Its the same easy way out his partner wanted and he desperately needs this all to just
His thoughts are clearly scrawled over his features because Tyse's voice trembles as he whispers,
"Don't you dare."
When Rios reaches out slowly, takes the gun firmly from his hand, he doesn't even have the energy to resist, to ask since when Tyse gives a shit. He just stands, a listless, wretched ghost, waiting, hoping to simply fade away.
"Elliot..." There's more spoken through the one word than he cares to try and translate.
Tyse never stopped giving a shit. He has the same haunt in his voice, the same burden of the dead weighing down his words that is wrapped around Salem's lungs, suffocating him.
God, he just wants this to end.
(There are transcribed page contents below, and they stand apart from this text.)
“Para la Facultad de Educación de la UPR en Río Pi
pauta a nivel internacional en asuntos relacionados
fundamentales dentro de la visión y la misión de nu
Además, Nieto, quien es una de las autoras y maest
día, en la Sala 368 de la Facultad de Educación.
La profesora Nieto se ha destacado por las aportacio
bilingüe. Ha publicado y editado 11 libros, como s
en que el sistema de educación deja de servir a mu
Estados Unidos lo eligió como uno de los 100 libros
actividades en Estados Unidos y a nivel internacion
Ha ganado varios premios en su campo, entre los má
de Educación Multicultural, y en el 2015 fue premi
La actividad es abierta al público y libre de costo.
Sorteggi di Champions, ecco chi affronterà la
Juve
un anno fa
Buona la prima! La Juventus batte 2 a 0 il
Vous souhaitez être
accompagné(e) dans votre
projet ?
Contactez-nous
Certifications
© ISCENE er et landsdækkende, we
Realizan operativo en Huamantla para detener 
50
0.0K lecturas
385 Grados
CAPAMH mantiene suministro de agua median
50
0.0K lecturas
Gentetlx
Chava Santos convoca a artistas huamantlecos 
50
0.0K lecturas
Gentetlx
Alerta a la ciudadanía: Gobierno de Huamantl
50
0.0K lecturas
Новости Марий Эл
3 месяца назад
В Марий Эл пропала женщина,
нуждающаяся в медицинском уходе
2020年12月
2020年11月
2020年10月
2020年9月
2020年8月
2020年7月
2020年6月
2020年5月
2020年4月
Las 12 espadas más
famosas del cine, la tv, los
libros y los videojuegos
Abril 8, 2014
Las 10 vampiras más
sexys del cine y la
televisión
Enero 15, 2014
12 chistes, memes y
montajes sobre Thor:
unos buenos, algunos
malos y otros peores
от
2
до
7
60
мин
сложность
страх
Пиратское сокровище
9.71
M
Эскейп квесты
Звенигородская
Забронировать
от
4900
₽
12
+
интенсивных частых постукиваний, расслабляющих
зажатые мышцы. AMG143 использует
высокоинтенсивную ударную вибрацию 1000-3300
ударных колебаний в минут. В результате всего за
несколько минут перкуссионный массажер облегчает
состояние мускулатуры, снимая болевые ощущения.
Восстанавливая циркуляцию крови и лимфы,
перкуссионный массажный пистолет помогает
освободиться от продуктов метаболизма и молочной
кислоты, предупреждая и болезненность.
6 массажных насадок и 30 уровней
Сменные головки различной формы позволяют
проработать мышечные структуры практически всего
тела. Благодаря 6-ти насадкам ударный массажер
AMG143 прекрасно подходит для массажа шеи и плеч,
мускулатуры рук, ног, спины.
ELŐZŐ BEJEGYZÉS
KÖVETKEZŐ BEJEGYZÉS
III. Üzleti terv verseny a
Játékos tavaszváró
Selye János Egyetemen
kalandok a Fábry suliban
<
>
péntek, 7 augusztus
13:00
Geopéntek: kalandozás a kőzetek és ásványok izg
They don't deserve to suffer like this.
There is a strong hand at the base of his neck, digging into his shoulder, shaking him roughly.
"Hey! I said look at me! Pull yourself together, Elliot, we have to go, understand? We have to get the fuck out of here."
"Go where?" He doesn't care.
"I – I don't know, exactly – it doesn't matter -" Tyse pulls wildly at him. "Will you come the fuck on, already? Just -" He brandishes the gun, looking, for a moment, dangerously frantic. "Just – don't – don't fucking do this, all right? Never this."
As they speed along the darkened freeway, silver stars pricking the black horizon, Salem knows they're running.
But from what? That's another matter.
Rios is tensed like a cobra ready to strike, hands clenched on the steering wheel, knuckles alabaster white.
"Why's it always me bailing you out, huh? When are you gonna pay me back?" His voice is too light and airy, painfully put-on.
Salem laughs, hollow, broken.
"I thought I already did."
From the fond, defeated sidelong glance the older man throws him, Elliot thinks that maybe, maybe after the arguments, the righteous moralising and the two of them clashing on all counts, Tyse finally understands that there was never really a choice – the only decision was which one of them pulled the trigger.
"Man has no right to kill his brother."